Collected data>
------------

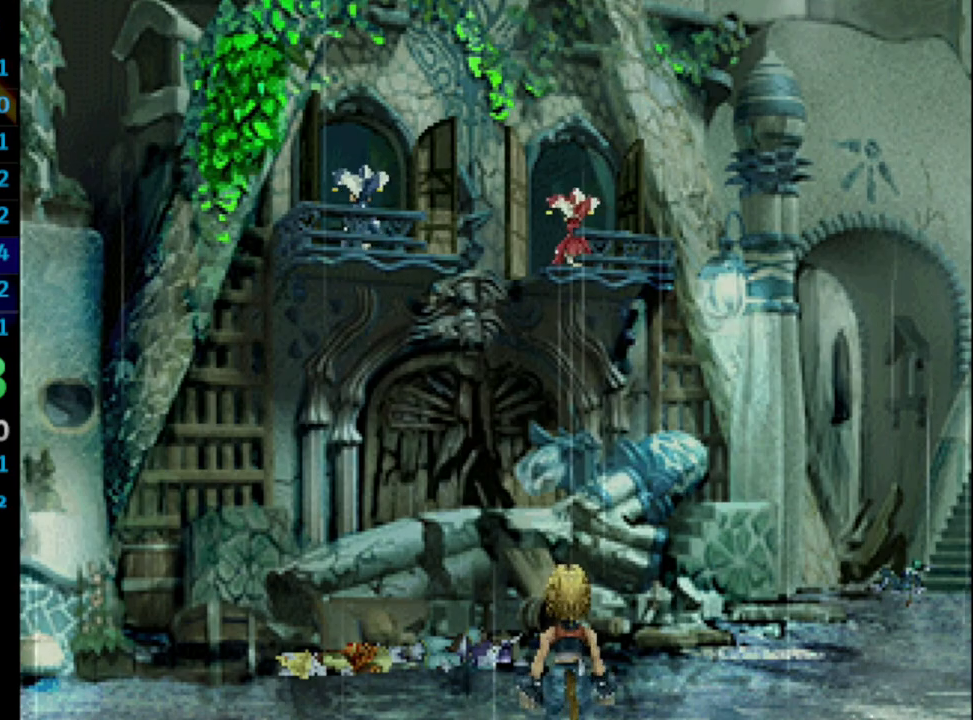
{"buttons": ["CROSS", "SQUARE", "L1"], "left_stick": "center", "right_stick": "center", "events": [[33, "CROSS", "down"], [50, "SQUARE", "up"], [117, "CROSS", "up"], [117, "SQUARE", "down"], [133, "CROSS", "down"], [150, "CROSS", "up"], [200, "SQUARE", "up"], [217, "CROSS", "down"], [283, "CROSS", "up"], [283, "SQUARE", "down"], [317, "CROSS", "down"], [367, "SQUARE", "up"], [383, "CROSS", "up"], [417, "CROSS", "down"], [467, "L1", "down"], [483, "SQUARE", "down"]]}
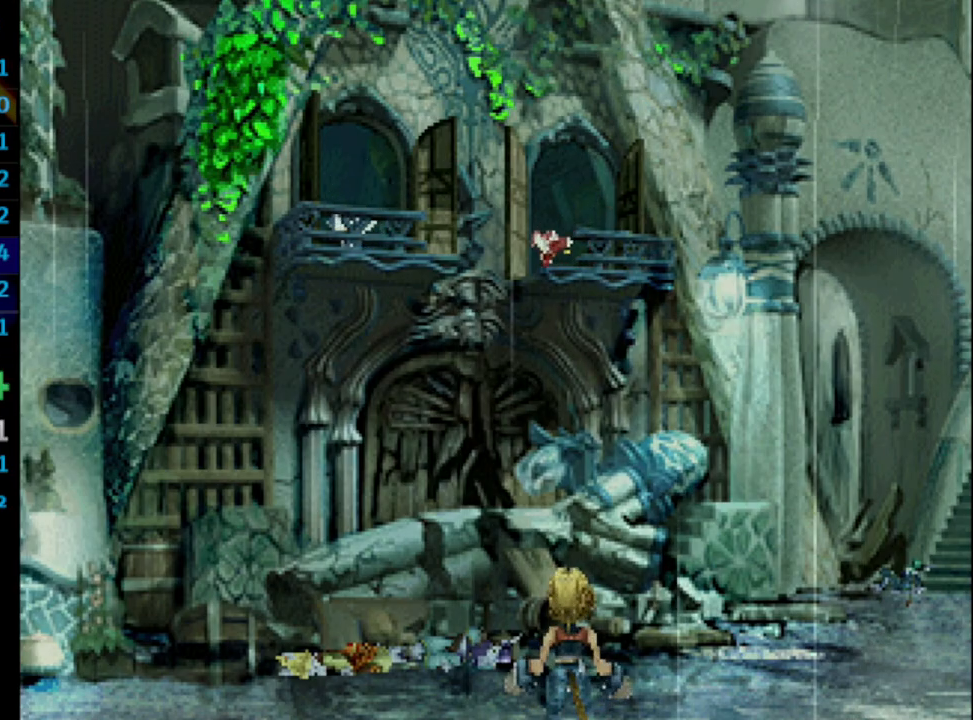
{"buttons": [], "left_stick": "up", "right_stick": "center", "events": [[17, "CROSS", "up"], [117, "L1", "up"], [150, "SQUARE", "up"], [183, "SQUARE", "down"], [217, "CROSS", "down"], [267, "CROSS", "up"], [300, "SQUARE", "up"], [317, "left_stick", "up-right"], [450, "left_stick", "up"]]}
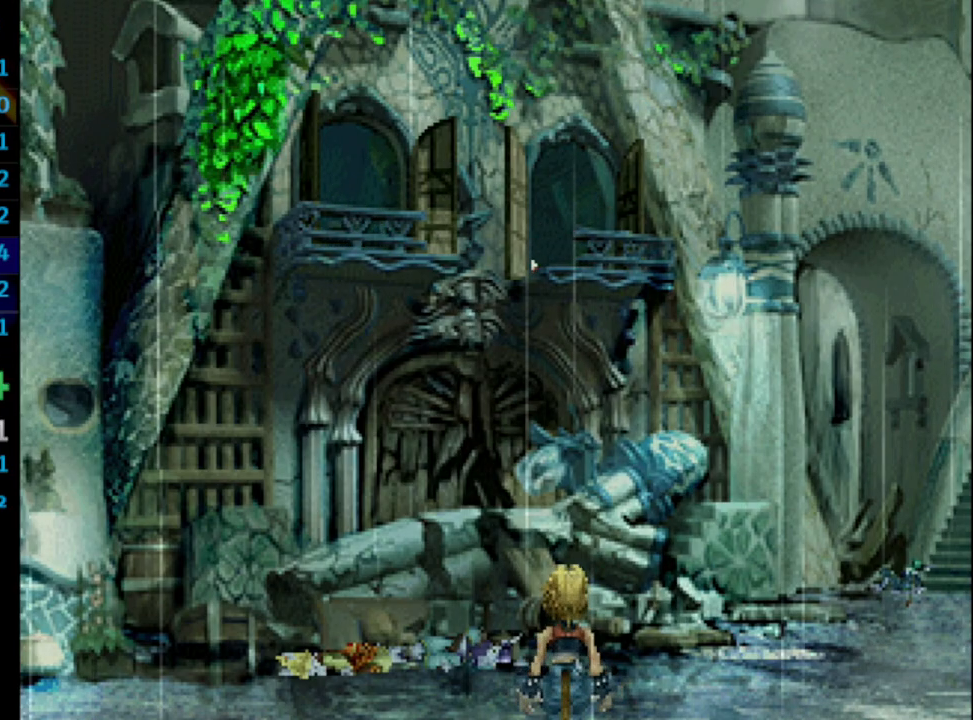
{"buttons": [], "left_stick": "up", "right_stick": "center", "events": []}
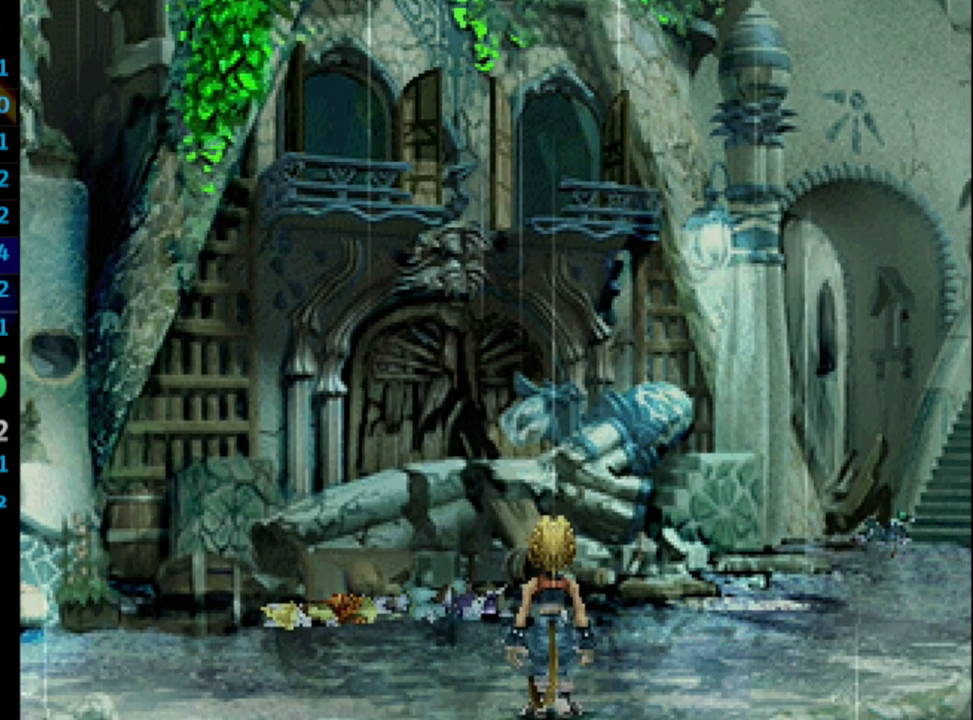
{"buttons": [], "left_stick": "up", "right_stick": "center", "events": []}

------------

What you have to do> Say how many lines of the data include the string "down". Nothing other than the number should be given.

Your response> 2